Dataset Block Start
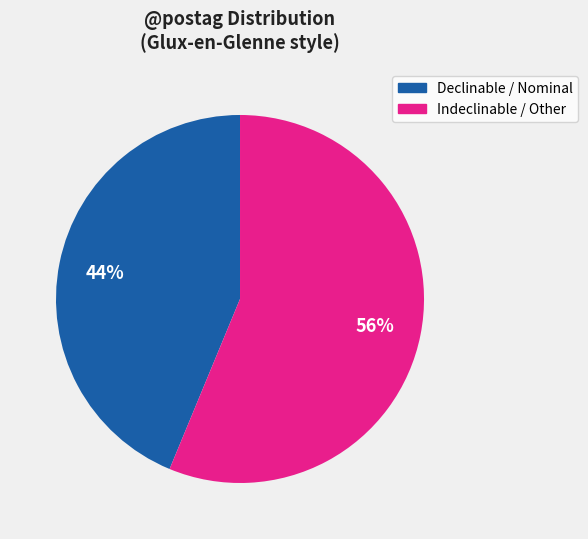

Does Declinable / Nominal account for over 50% of the chart?

No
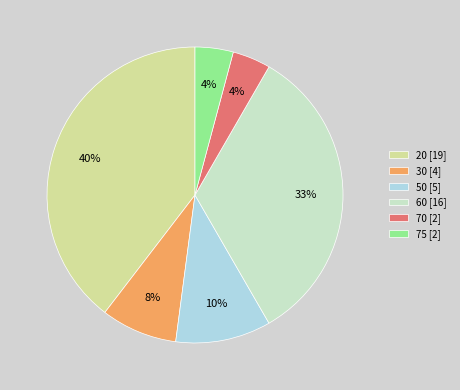

Is it true that 30 is 8% of the pie?

True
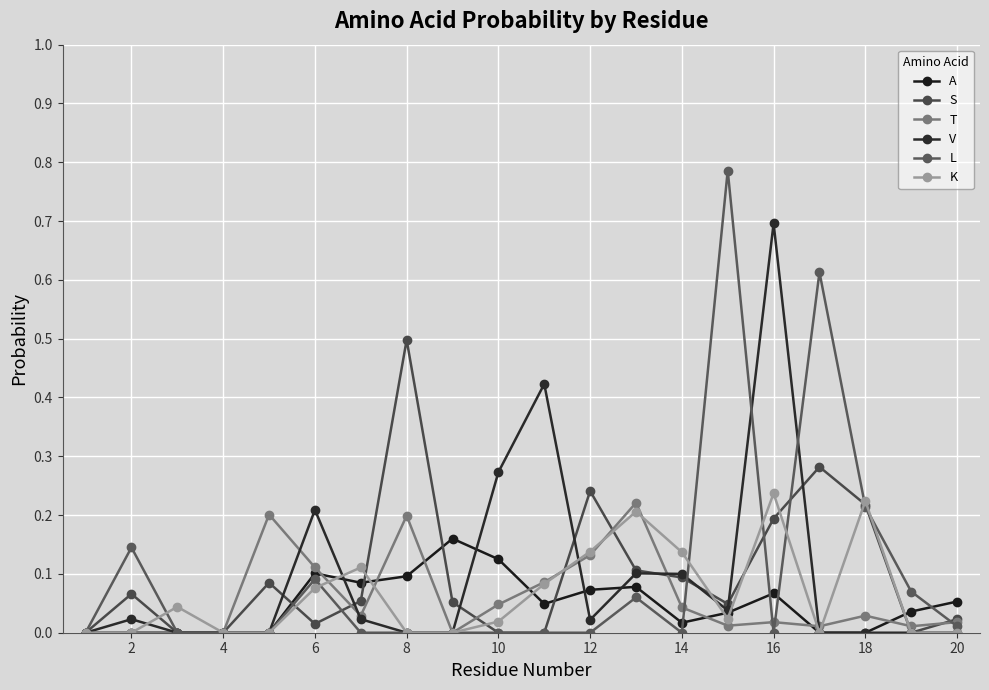

Reading left to right, transcribe all the data shown in this chart.

A: 0.0	0.0	0.0	0.0	0.0	0.1	0.1	0.1	0.2	0.1	0.0	0.1	0.1	0.0	0.0	0.1	0.0	0.0	0.0	0.1
S: 0.0	0.1	0.0	0.0	0.1	0.0	0.1	0.5	0.1	0.0	0.0	0.2	0.1	0.1	0.0	0.2	0.3	0.2	0.0	0.0
T: 0.0	0.0	0.0	0.0	0.2	0.1	0.0	0.2	0.0	0.0	0.1	0.1	0.2	0.0	0.0	0.0	0.0	0.0	0.0	0.0
V: 0.0	0.0	0.0	0.0	0.0	0.2	0.0	0.0	0.0	0.3	0.4	0.0	0.1	0.1	0.0	0.7	0.0	0.0	0.0	0.0
L: 0.0	0.1	0.0	0.0	0.0	0.1	0.0	0.0	0.0	0.0	0.0	0.0	0.1	0.0	0.8	0.0	0.6	0.2	0.1	0.0
K: 0.0	0.0	0.0	0.0	0.0	0.1	0.1	0.0	0.0	0.0	0.1	0.1	0.2	0.1	0.0	0.2	0.0	0.2	0.0	0.0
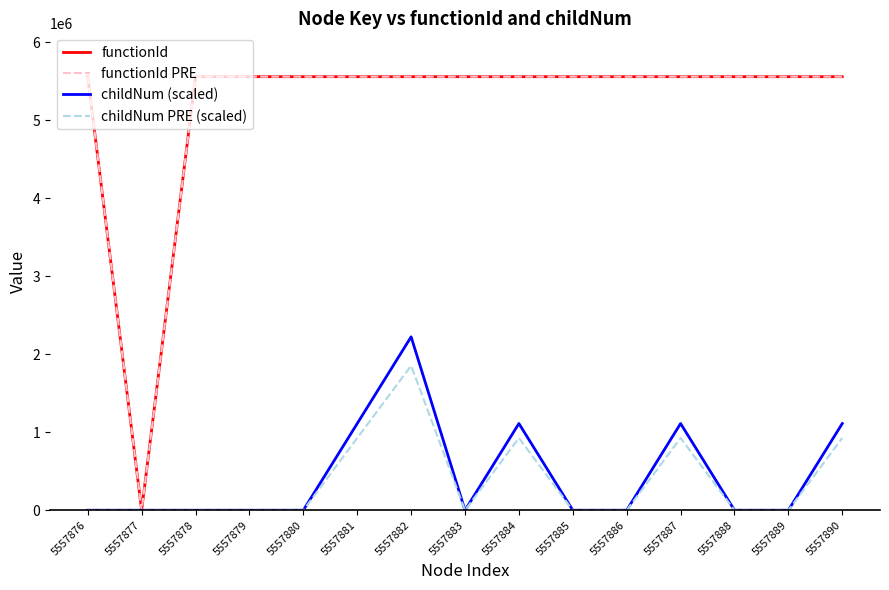

Does the chart have visible grid lines?

No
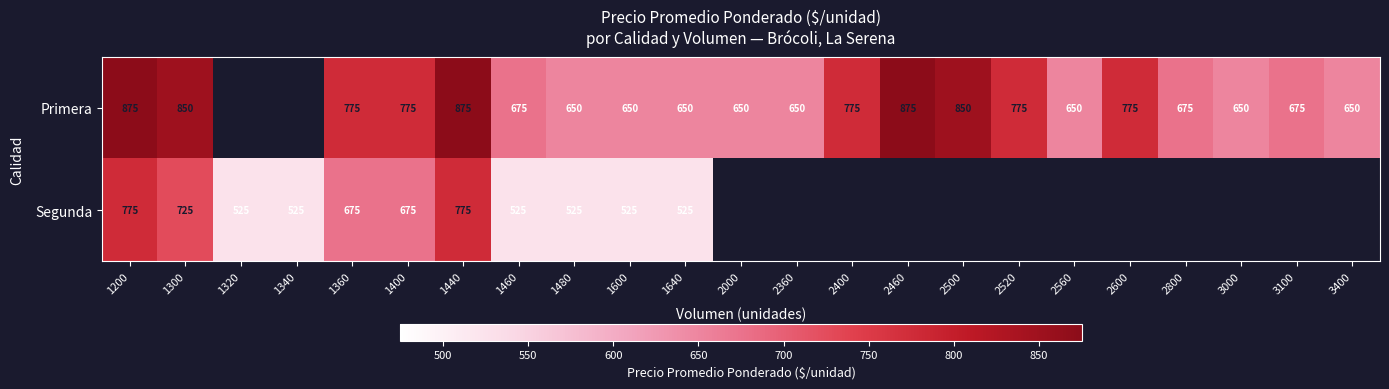

How many categories are shown in the chart?

23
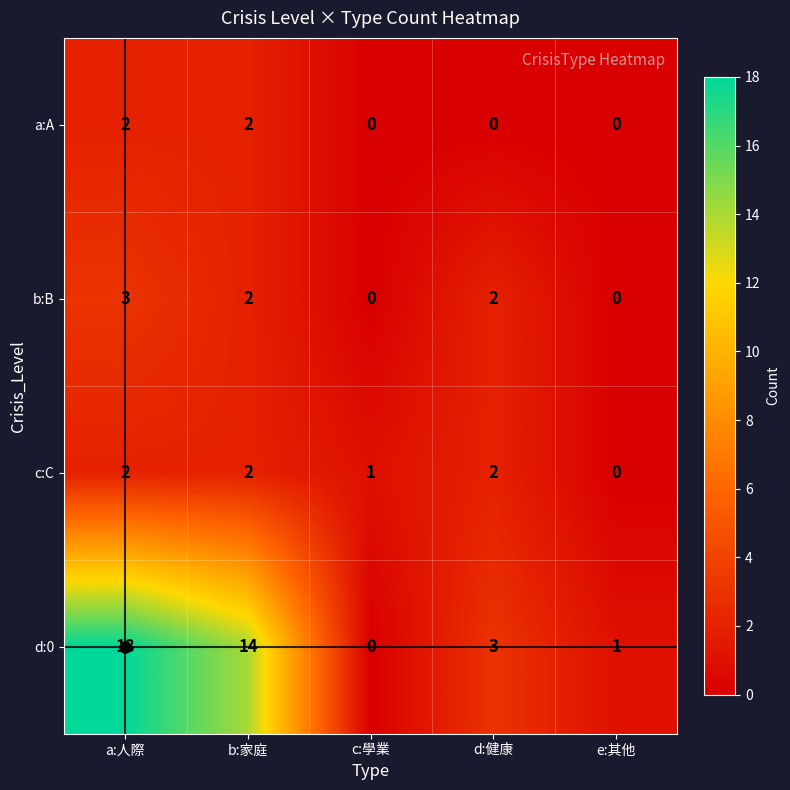

Count the number of categories in the chart.

5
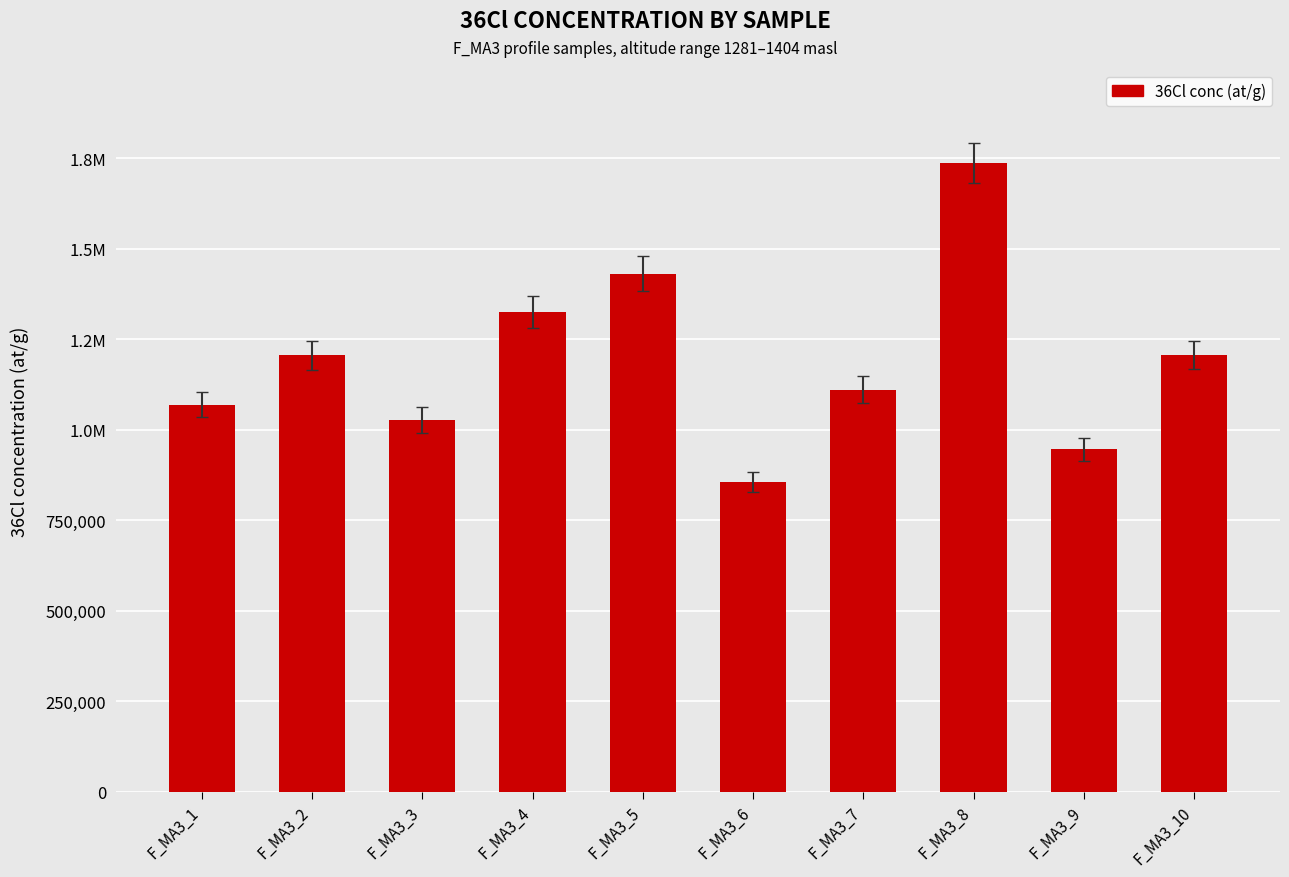

How many data points are above 1205950?

5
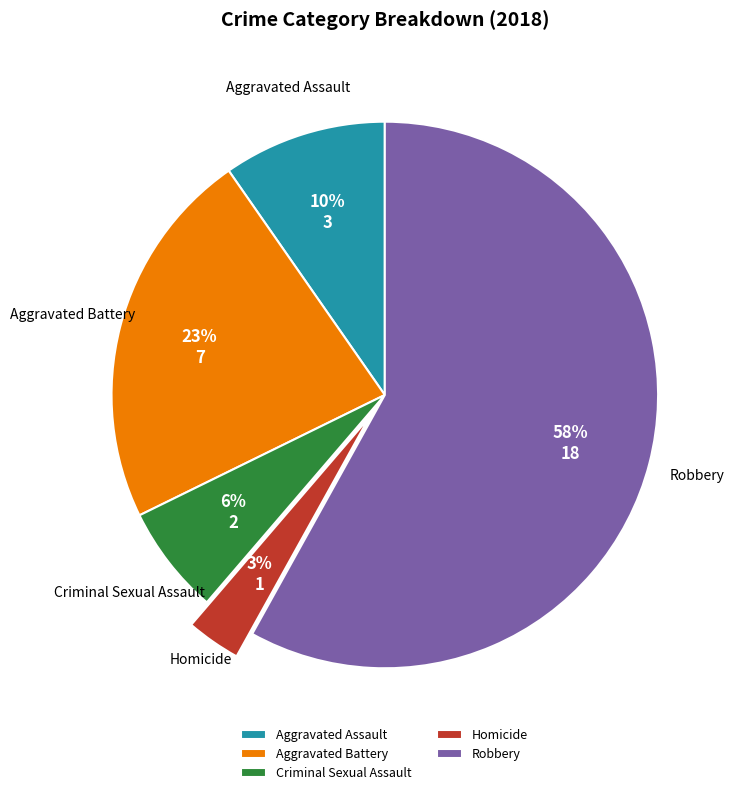

What is the majority slice?

Robbery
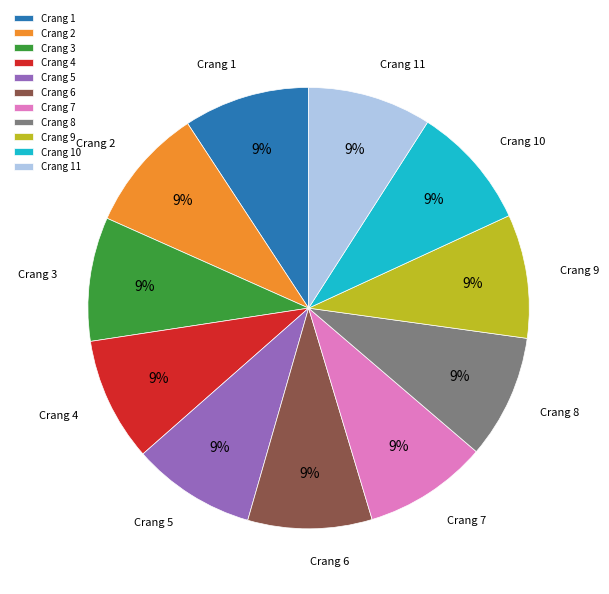

Combined, do Crang 8 and Crang 4 account for over 50%?

No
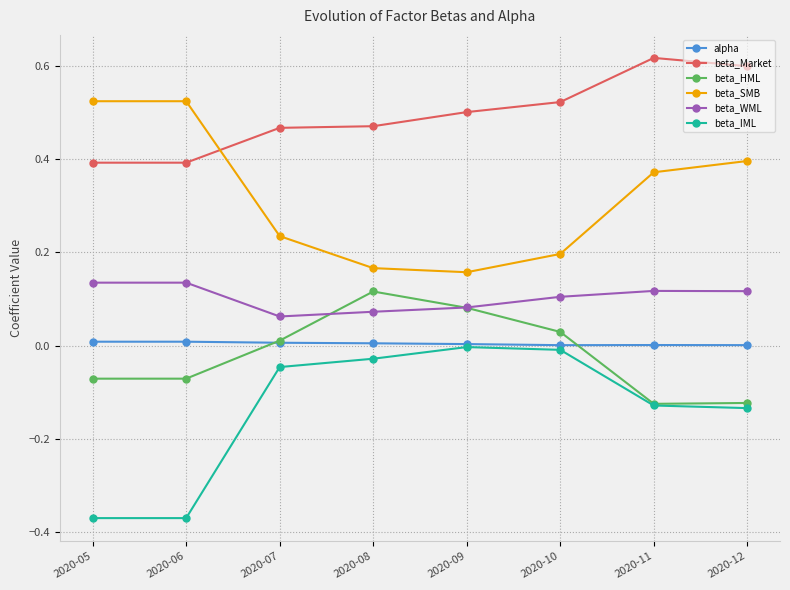

Where is beta_SMB nearest to the value 0?

2020-09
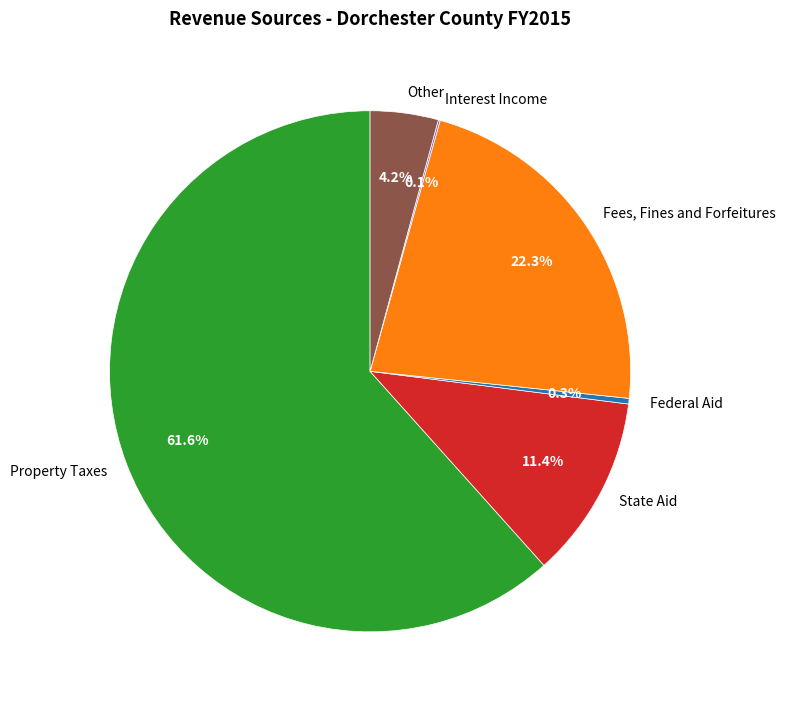

Which category has the biggest portion of the pie?

Property Taxes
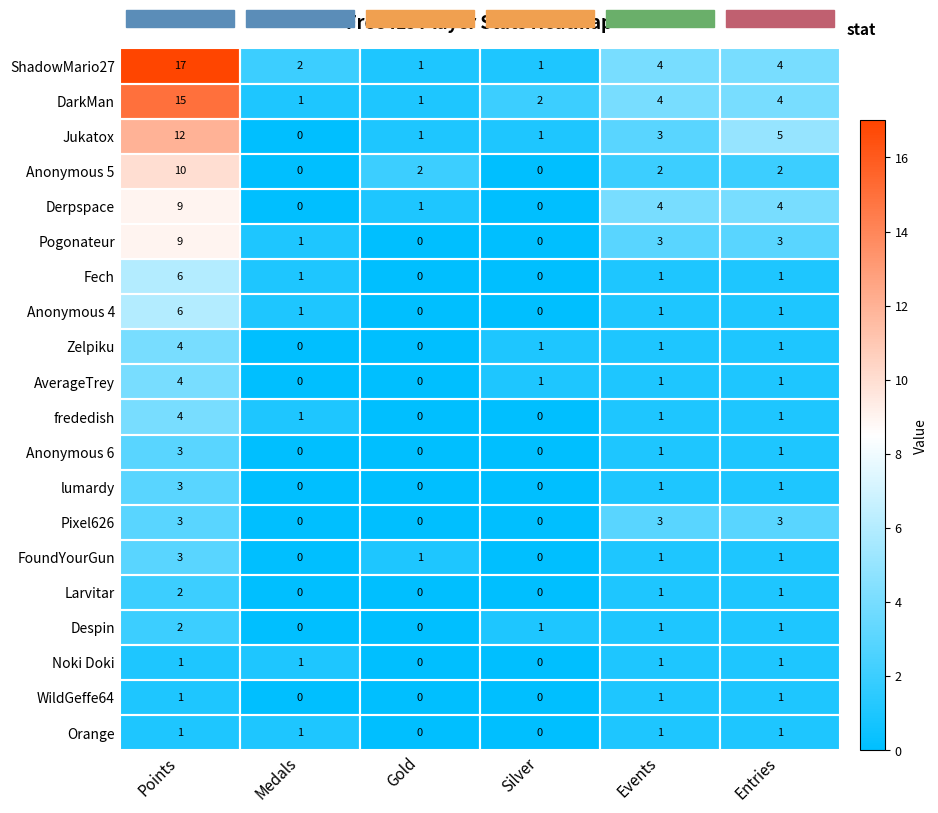

What is the average value of the ShadowMario27 series?

5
Dataset Block End
■ What is expected ■
Copy the entries above word for word, from the line containing "What is the average" through the last line of the entries, including both.

■ Result of the exercise ■
What is the average value of the ShadowMario27 series?

5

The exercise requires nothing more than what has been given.